## DESCRIPTION OF THE TASK
Count the lines of the material below that contain the word "actions", and reply with that number alone.

------------

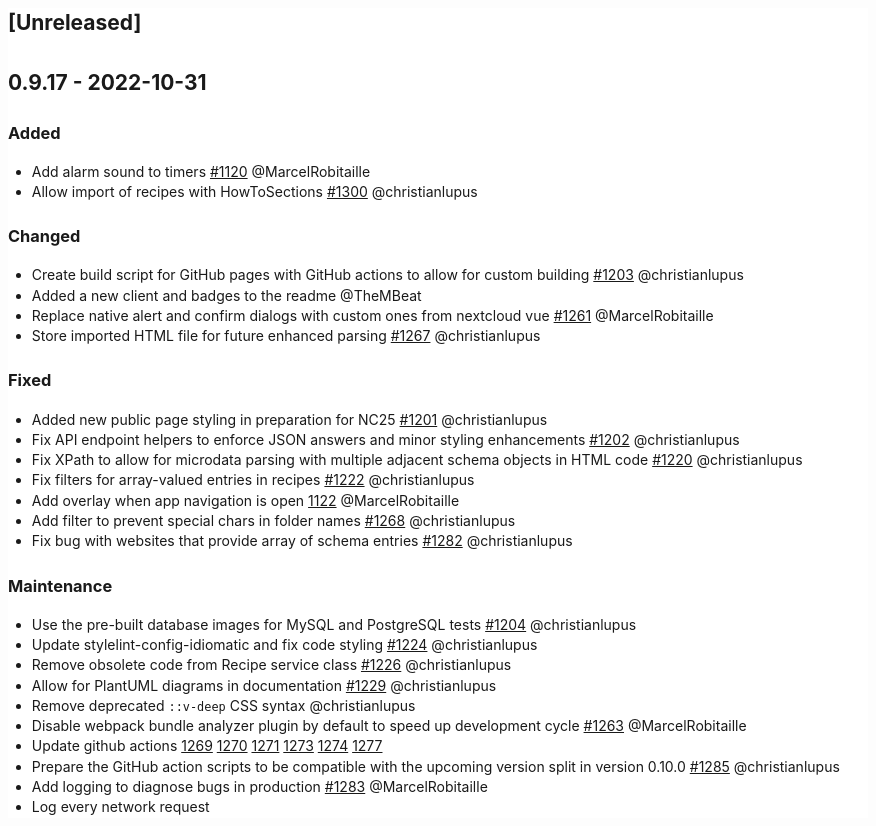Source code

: ## [Unreleased]



## 0.9.17 - 2022-10-31

### Added
- Add alarm sound to timers
  [#1120](https://github.com/nextcloud/cookbook/pull/1120) @MarcelRobitaille
- Allow import of recipes with HowToSections
  [#1300](https://github.com/nextcloud/cookbook/pull/1282) @christianlupus

### Changed
- Create build script for GitHub pages with GitHub actions to allow for custom building
  [#1203](https://github.com/nextcloud/cookbook/pull/1203) @christianlupus
- Added a new client and badges to the readme @TheMBeat
- Replace native alert and confirm dialogs with custom ones from nextcloud vue
  [#1261](https://github.com/nextcloud/cookbook/pull/1261) @MarcelRobitaille
- Store imported HTML file for future enhanced parsing
  [#1267](https://github.com/nextcloud/cookbook/pull/1267) @christianlupus

### Fixed
- Added new public page styling in preparation for NC25
  [#1201](https://github.com/nextcloud/cookbook/pull/1201) @christianlupus
- Fix API endpoint helpers to enforce JSON answers and minor styling enhancements
  [#1202](https://github.com/nextcloud/cookbook/pull/1202) @christianlupus
- Fix XPath to allow for microdata parsing with multiple adjacent schema objects in HTML code
  [#1220](https://github.com/nextcloud/cookbook/pull/1220) @christianlupus
- Fix filters for array-valued entries in recipes
  [#1222](https://github.com/nextcloud/cookbook/pull/1222) @christianlupus
- Add overlay when app navigation is open
  [1122](https://github.com/nextcloud/cookbook/pull/1122) @MarcelRobitaille
- Add filter to prevent special chars in folder names
  [#1268](https://github.com/nextcloud/cookbook/pull/1268) @christianlupus
- Fix bug with websites that provide array of schema entries
  [#1282](https://github.com/nextcloud/cookbook/pull/1282) @christianlupus

### Maintenance
- Use the pre-built database images for MySQL and PostgreSQL tests
  [#1204](https://github.com/nextcloud/cookbook/pull/1204) @christianlupus
- Update stylelint-config-idiomatic and fix code styling
  [#1224](https://github.com/nextcloud/cookbook/pull/1224) @christianlupus
- Remove obsolete code from Recipe service class
  [#1226](https://github.com/nextcloud/cookbook/pull/1226) @christianlupus
- Allow for PlantUML diagrams in documentation
  [#1229](https://github.com/nextcloud/cookbook/pull/1229) @christianlupus
- Remove deprecated `::v-deep` CSS syntax @christianlupus
- Disable webpack bundle analyzer plugin by default to speed up development cycle
  [#1263](https://github.com/nextcloud/cookbook/pull/1263) @MarcelRobitaille
- Update github actions
  [1269](https://github.com/nextcloud/cookbook/pull/1269)
  [1270](https://github.com/nextcloud/cookbook/pull/1270)
  [1271](https://github.com/nextcloud/cookbook/pull/1271)
  [1273](https://github.com/nextcloud/cookbook/pull/1273)
  [1274](https://github.com/nextcloud/cookbook/pull/1274)
  [1277](https://github.com/nextcloud/cookbook/pull/1277)
- Prepare the GitHub action scripts to be compatible with the upcoming version split in version 0.10.0
  [#1285](https://github.com/nextcloud/cookbook/pull/1285) @christianlupus
- Add logging to diagnose bugs in production
  [#1283](https://github.com/nextcloud/cookbook/pull/1283) @MarcelRobitaille
- Log every network request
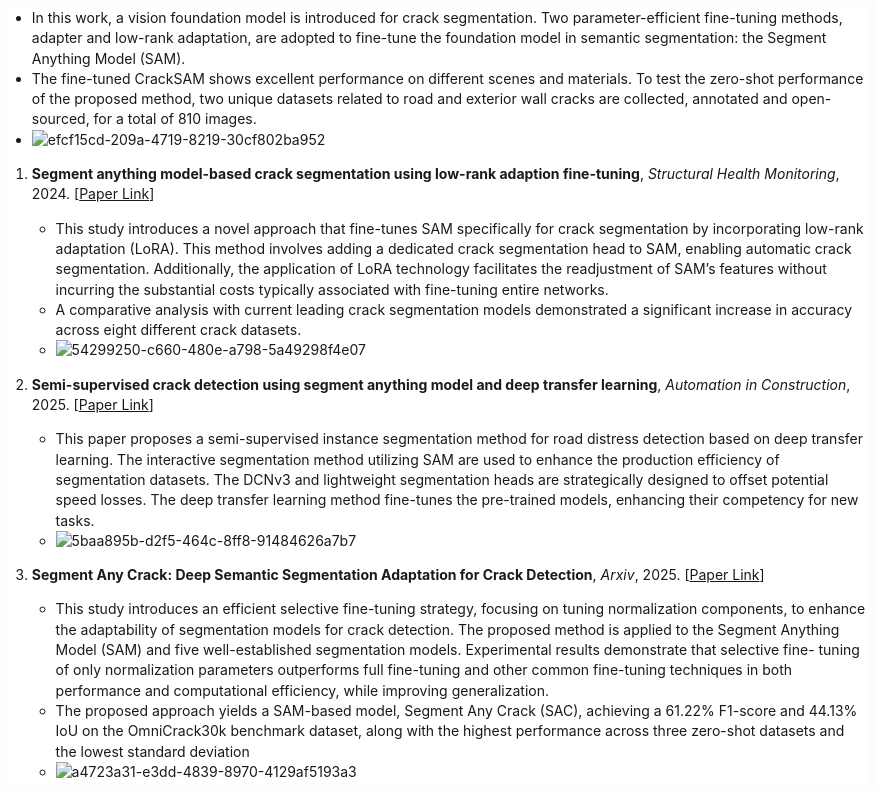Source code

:    - In this work, a vision foundation model is introduced for crack segmentation. Two parameter-efficient fine-tuning methods, adapter and low-rank adaptation, are adopted to fine-tune the foundation model in semantic segmentation: the Segment Anything Model (SAM).
   - The fine-tuned CrackSAM shows excellent performance on different scenes and materials. To test the zero-shot performance of the proposed method, two unique datasets related to road and exterior wall cracks are collected, annotated and open-sourced, for a total of 810 images.
   - ![efcf15cd-209a-4719-8219-30cf802ba952](https://github.com/user-attachments/assets/557cfc8c-2646-458e-8ee0-501e59bf5ad5)


1. **Segment anything model-based crack segmentation using low-rank adaption fine-tuning**, *Structural Health Monitoring*, 2024.  [[Paper Link](https://journals.sagepub.com/doi/full/10.1177/14759217241261089?casa_token=E0UmSIAWcDAAAAAA%3AEzqVhSpWW2s5YlfySUMYLvyaTBljy7BvvlBaC-SvlgFdykCYuF-tq9dOEfmxa3Ns4J3-VbyHTBD5og)]

   - This study introduces a novel approach that fine-tunes SAM specifically for crack segmentation by incorporating low-rank adaptation (LoRA). This method involves adding a dedicated crack segmentation head to SAM, enabling automatic crack segmentation. Additionally, the application of LoRA technology facilitates the readjustment of SAM’s features without incurring the substantial costs typically associated with fine-tuning entire networks.
   - A comparative analysis with current leading crack segmentation models demonstrated a significant increase in accuracy across eight different crack datasets.
   - ![54299250-c660-480e-a798-5a49298f4e07](https://github.com/user-attachments/assets/c8ec9fce-daec-4435-b62c-768f3f062cd9)


1. **Semi-supervised crack detection using segment anything model and deep transfer learning**, *Automation in Construction*, 2025.  [[Paper Link](https://www.sciencedirect.com/science/article/pii/S0926580524006356?casa_token=uUmHKFM9wN4AAAAA:I6A5jAIpe6akPwhtAPyBhFN_-J1_LGDJF9sX4--SRQu4RUrhk-oGHP_fqKcW0mKjXx6ae9H8hlE)]

   - This paper proposes a semi-supervised instance segmentation method for road distress detection based on deep transfer learning. The interactive segmentation method utilizing SAM are used to enhance the production efficiency of segmentation datasets. The DCNv3 and lightweight segmentation heads are strategically designed to offset potential speed losses. The deep transfer learning method fine-tunes the pre-trained models, enhancing their competency for new tasks.
   - ![5baa895b-d2f5-464c-8ff8-91484626a7b7](https://github.com/user-attachments/assets/e896dda8-659c-48b6-a6bd-d1a5e196eb7c)



1. **Segment Any Crack: Deep Semantic Segmentation Adaptation for Crack Detection**, *Arxiv*, 2025.  [[Paper Link](https://arxiv.org/pdf/2504.14138)]

   - This study introduces an efficient selective fine-tuning strategy, focusing on tuning normalization components, to enhance the adaptability of segmentation models for crack detection. The proposed method is applied to the Segment Anything Model (SAM) and five well-established segmentation models. Experimental results demonstrate that selective fine- tuning of only normalization parameters outperforms full fine-tuning and other common fine-tuning techniques in both performance and computational efficiency, while improving generalization.
   - The proposed approach yields a SAM-based model, Segment Any Crack (SAC), achieving a 61.22% F1-score and 44.13% IoU on the OmniCrack30k benchmark dataset, along with the highest performance across three zero-shot datasets and the lowest standard deviation
   - ![a4723a31-e3dd-4839-8970-4129af5193a3](https://github.com/user-attachments/assets/bf87aa0c-381e-473e-86b2-91e4a35d70ff)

------------

## WRITTEN SOLUTION
2